Receber o diagnóstico de Doença Renal Crônica (DRC) assusta qualquer tutor. Mas hoje, com o avanço da medicina veterinária, sabemos que é totalmente possível oferecer uma vida longa e confortável ao pet. E o "remédio" mais importante e poderoso de todo o tratamento está no pote de comida: a ração terapêutica.
Muitas vezes, por dó de ver o pet comendo uma ração diferente, o tutor acaba oferecendo um pedaço de carne, um bifinho ou a ração antiga para agradar. Mas você sabia que isso pode estar silenciosamente prejudicando o animal?
O vilão invisível: O Fósforo
As rações comuns de manutenção e a maioria dos petiscos e carnes são riquíssimos em fósforo. Em um pet saudável, os rins filtram o excesso e o eliminam através da urina. Porém, em um rim que já está doente, essa filtragem falha.
O acúmulo contínuo de fósforo na corrente sanguínea age como uma verdadeira toxina: ele causa náuseas constantes, úlceras na boca, perda severa de apetite e acelera a destruição das células renais que ainda estão funcionando.

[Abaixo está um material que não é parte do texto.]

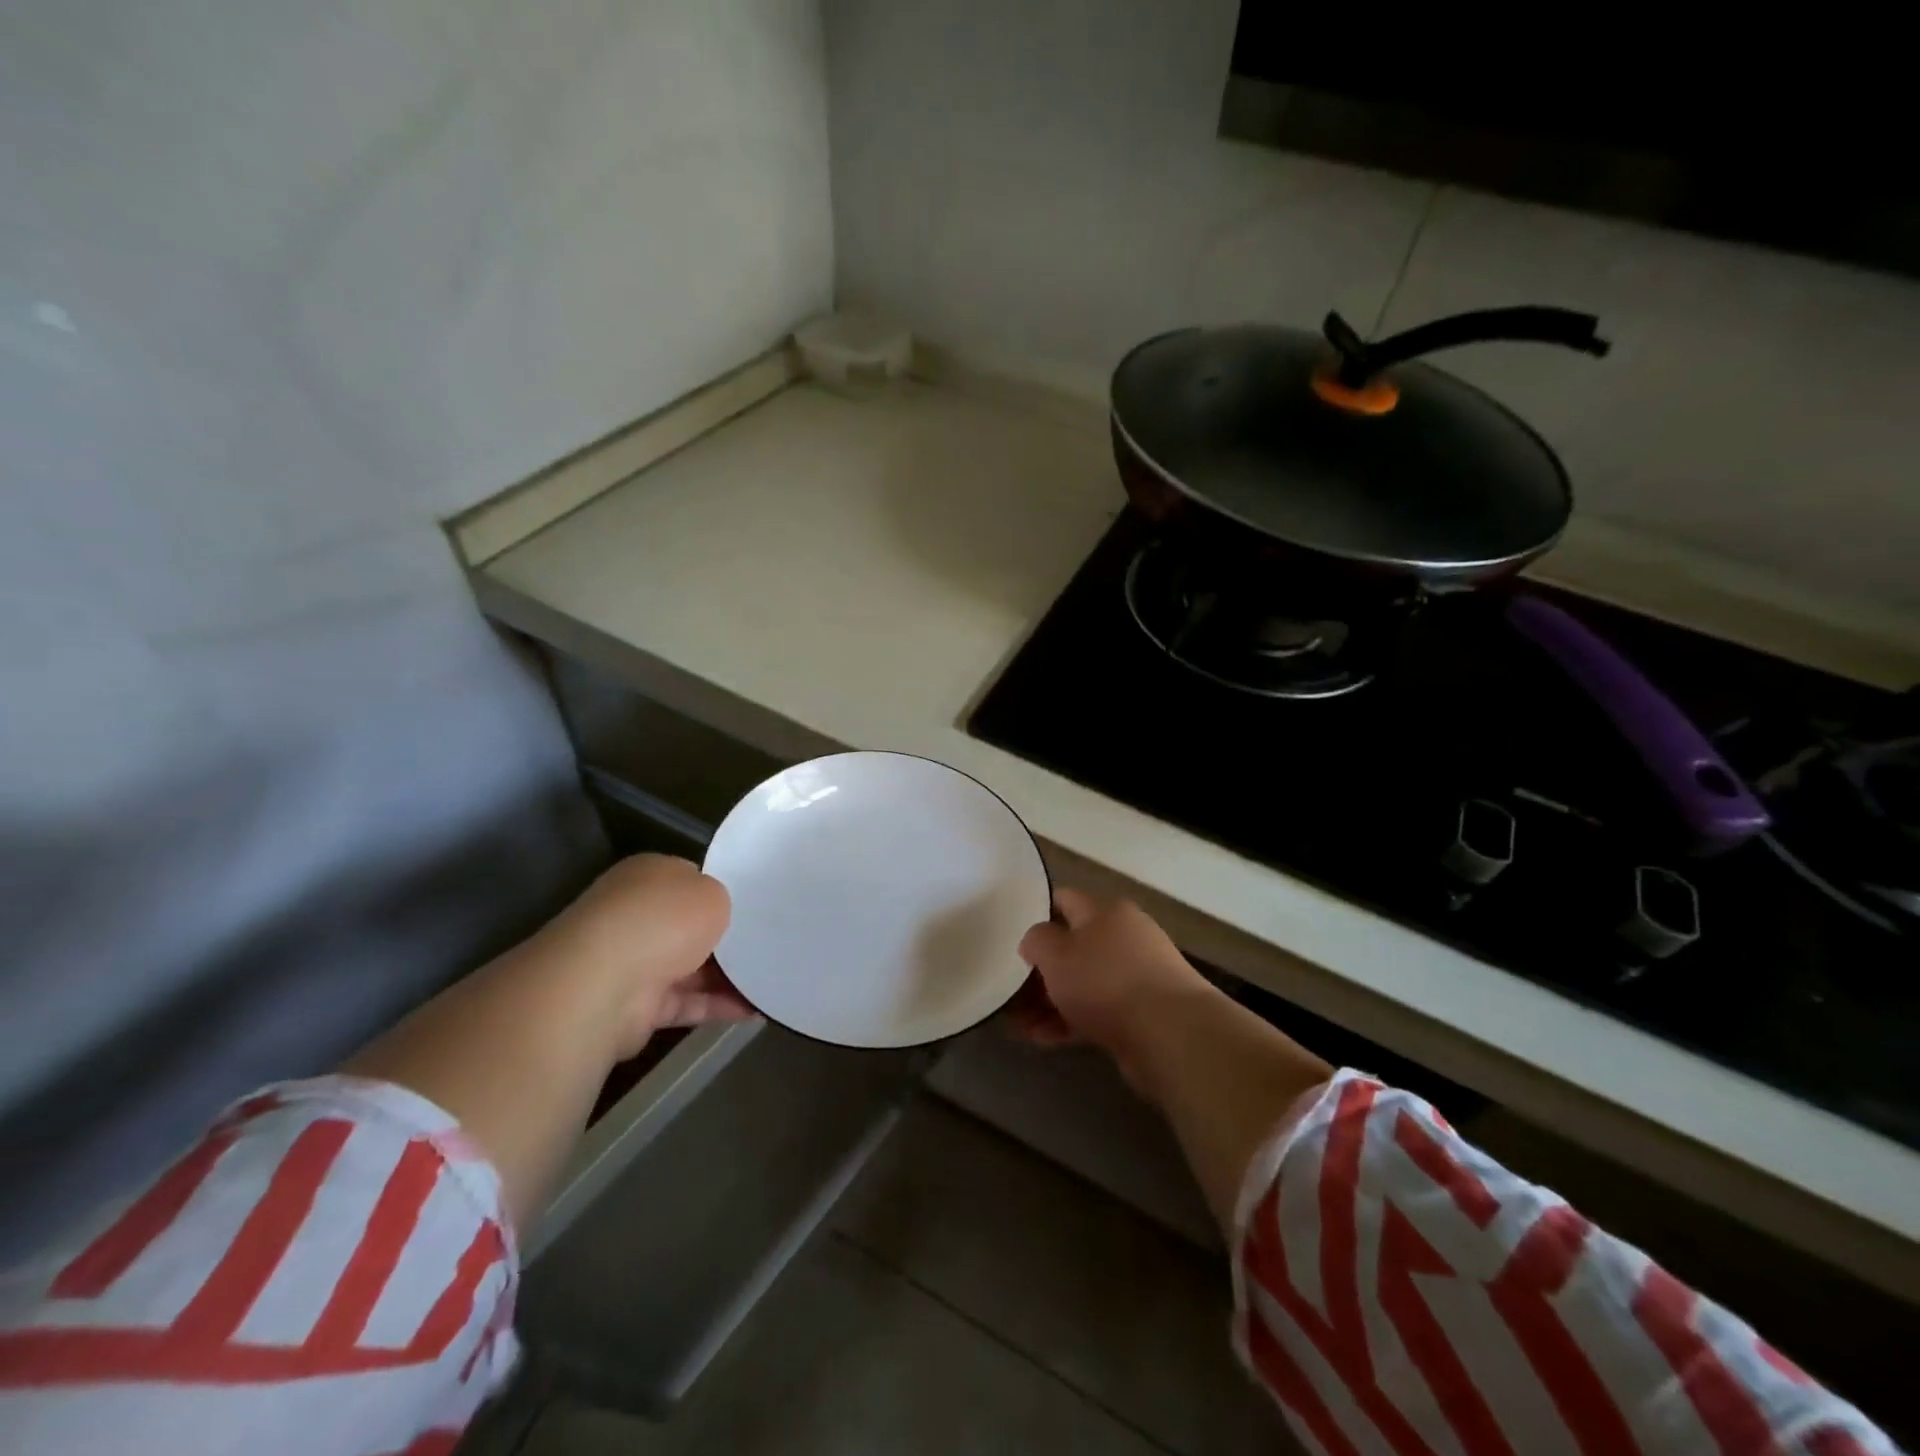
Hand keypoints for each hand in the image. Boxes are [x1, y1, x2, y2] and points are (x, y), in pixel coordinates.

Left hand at [547, 854, 752, 1055]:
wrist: (603, 984)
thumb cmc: (662, 920)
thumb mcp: (712, 893)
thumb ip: (721, 901)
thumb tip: (716, 916)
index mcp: (648, 876)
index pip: (691, 880)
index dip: (723, 892)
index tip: (756, 907)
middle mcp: (635, 915)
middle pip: (690, 927)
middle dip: (726, 938)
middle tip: (770, 943)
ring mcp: (632, 962)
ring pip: (690, 968)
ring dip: (728, 977)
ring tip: (773, 980)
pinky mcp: (635, 1007)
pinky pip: (686, 1003)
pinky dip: (717, 1007)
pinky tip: (755, 1010)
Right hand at [1011, 889, 1210, 1082]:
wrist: (1170, 1034)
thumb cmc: (1105, 981)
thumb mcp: (1055, 953)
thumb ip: (1036, 940)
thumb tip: (1035, 941)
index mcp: (1106, 911)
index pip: (1065, 900)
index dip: (1037, 913)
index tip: (1012, 934)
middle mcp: (1125, 936)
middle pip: (1074, 946)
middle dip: (1042, 969)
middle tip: (1012, 990)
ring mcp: (1138, 975)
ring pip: (1084, 982)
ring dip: (1052, 1001)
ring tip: (1021, 1024)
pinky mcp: (1144, 1012)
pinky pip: (1098, 1011)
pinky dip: (1071, 1022)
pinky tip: (1044, 1039)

Proteína: Qualidade importa mais que quantidade
O outro grande desafio é a proteína. Digerir proteínas gera "lixo" metabólico (como a ureia), que o rim precisa limpar. As rações terapêuticas renais possuem um nível de proteína reduzido, porém de altíssima qualidade biológica.

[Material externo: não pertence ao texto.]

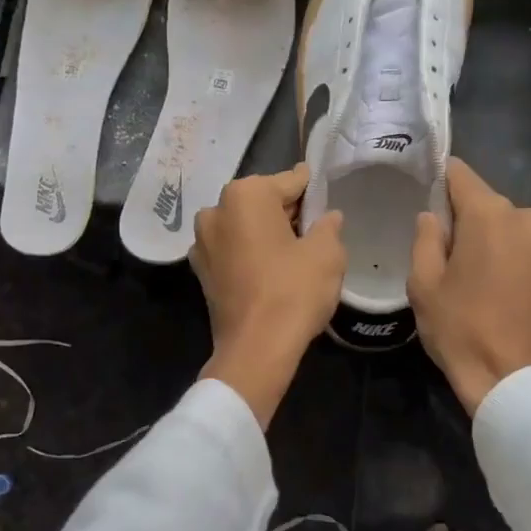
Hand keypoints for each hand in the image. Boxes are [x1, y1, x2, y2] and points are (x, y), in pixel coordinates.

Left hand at [192, 164, 345, 427]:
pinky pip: (233, 250)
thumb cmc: (293, 291)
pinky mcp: (201, 271)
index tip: (326, 194)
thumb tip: (328, 217)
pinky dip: (251, 253)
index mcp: (245, 195)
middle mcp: (216, 210)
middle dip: (288, 212)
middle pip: (263, 202)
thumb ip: (329, 226)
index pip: (290, 181)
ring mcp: (202, 242)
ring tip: (295, 251)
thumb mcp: (327, 253)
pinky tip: (272, 270)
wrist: (256, 349)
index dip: (312, 190)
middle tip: (316, 227)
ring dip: (267, 233)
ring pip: (245, 226)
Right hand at [409, 158, 530, 414]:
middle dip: (460, 217)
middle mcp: (525, 215)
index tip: (422, 193)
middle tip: (439, 250)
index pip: (459, 174)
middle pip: (482, 201)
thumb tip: (432, 217)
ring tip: (464, 273)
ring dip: (483, 237)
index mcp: (490, 214)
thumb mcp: (424, 284)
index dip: (438, 179)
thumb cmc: (462, 329)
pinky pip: (519, 241)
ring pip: (502, 223)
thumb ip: (425, 239)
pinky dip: (502, 251)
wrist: (516, 380)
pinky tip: (487, 281)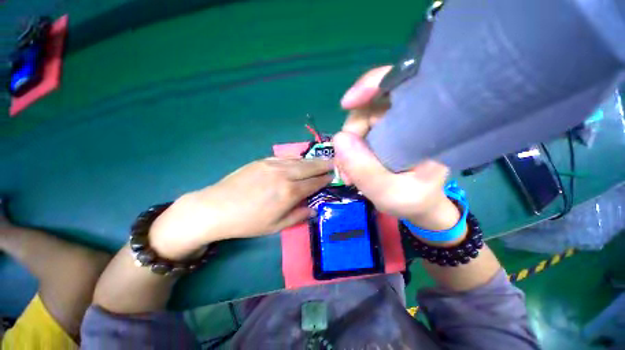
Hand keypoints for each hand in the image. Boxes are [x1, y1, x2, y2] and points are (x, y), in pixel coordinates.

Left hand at [149, 158, 332, 259]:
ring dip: (312, 160)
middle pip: (310, 167)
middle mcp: (284, 175)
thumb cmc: (248, 222)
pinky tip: (301, 160)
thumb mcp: (276, 226)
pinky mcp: (263, 161)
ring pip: (299, 160)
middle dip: (324, 164)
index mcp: (289, 193)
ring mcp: (273, 165)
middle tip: (334, 162)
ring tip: (321, 160)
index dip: (325, 179)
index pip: (314, 182)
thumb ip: (299, 216)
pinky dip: (297, 159)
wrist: (216, 208)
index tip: (334, 176)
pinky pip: (286, 158)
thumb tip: (314, 209)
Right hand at [336, 66, 459, 234]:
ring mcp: (393, 125)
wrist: (418, 205)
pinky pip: (358, 133)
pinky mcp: (382, 134)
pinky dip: (348, 150)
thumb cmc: (414, 200)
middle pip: (370, 107)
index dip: (373, 84)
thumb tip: (338, 139)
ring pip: (359, 121)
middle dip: (350, 135)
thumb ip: (365, 170)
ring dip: (347, 147)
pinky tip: (349, 169)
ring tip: (348, 174)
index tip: (347, 103)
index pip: (403, 84)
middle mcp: (410, 118)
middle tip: (346, 167)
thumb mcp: (391, 193)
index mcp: (427, 125)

Isso garante que o corpo consiga absorver todos os nutrientes essenciais para que o pet não perca massa muscular (não fique magrinho demais), mas reduz drasticamente a quantidade de "lixo" que os rins terão que lidar.
Como fazer a transição?
Tanto cães quanto gatos renais costumam ficar com o paladar mais exigente e enjoado. O segredo do sucesso não é forçar de uma vez.
A introdução da nova dieta deve ser muito lenta, misturando gradativamente a nova ração terapêutica com a ração antiga ao longo de 7 a 10 dias. Muitas vezes, esquentar levemente os sachês renais ajuda a liberar mais aroma, incentivando o pet a comer.
A nutrição salva vidas. Precisa de orientação sobre qual ração oferecer ou como lidar com o apetite caprichoso do seu cãozinho ou gato renal? Aqui na Agro Curió estamos prontos para traçar a melhor estratégia alimentar para ele.
Perguntas Frequentes sobre Ração Renal
Por que não posso dar petiscos comuns ou carne para meu pet com doença renal?
Petiscos comuns e carnes são muito ricos em fósforo. Em um pet com doença renal, os rins não conseguem filtrar esse excesso, que age como uma toxina no sangue, causando náuseas, perda de apetite e acelerando a destruição das células renais.
Qual a diferença da ração terapêutica renal para a ração comum?
A ração terapêutica renal possui níveis rigorosamente controlados de fósforo para proteger os rins e contém proteínas reduzidas, porém de altíssima qualidade. Isso garante a nutrição do pet e diminui a sobrecarga de lixo metabólico que os rins precisam processar.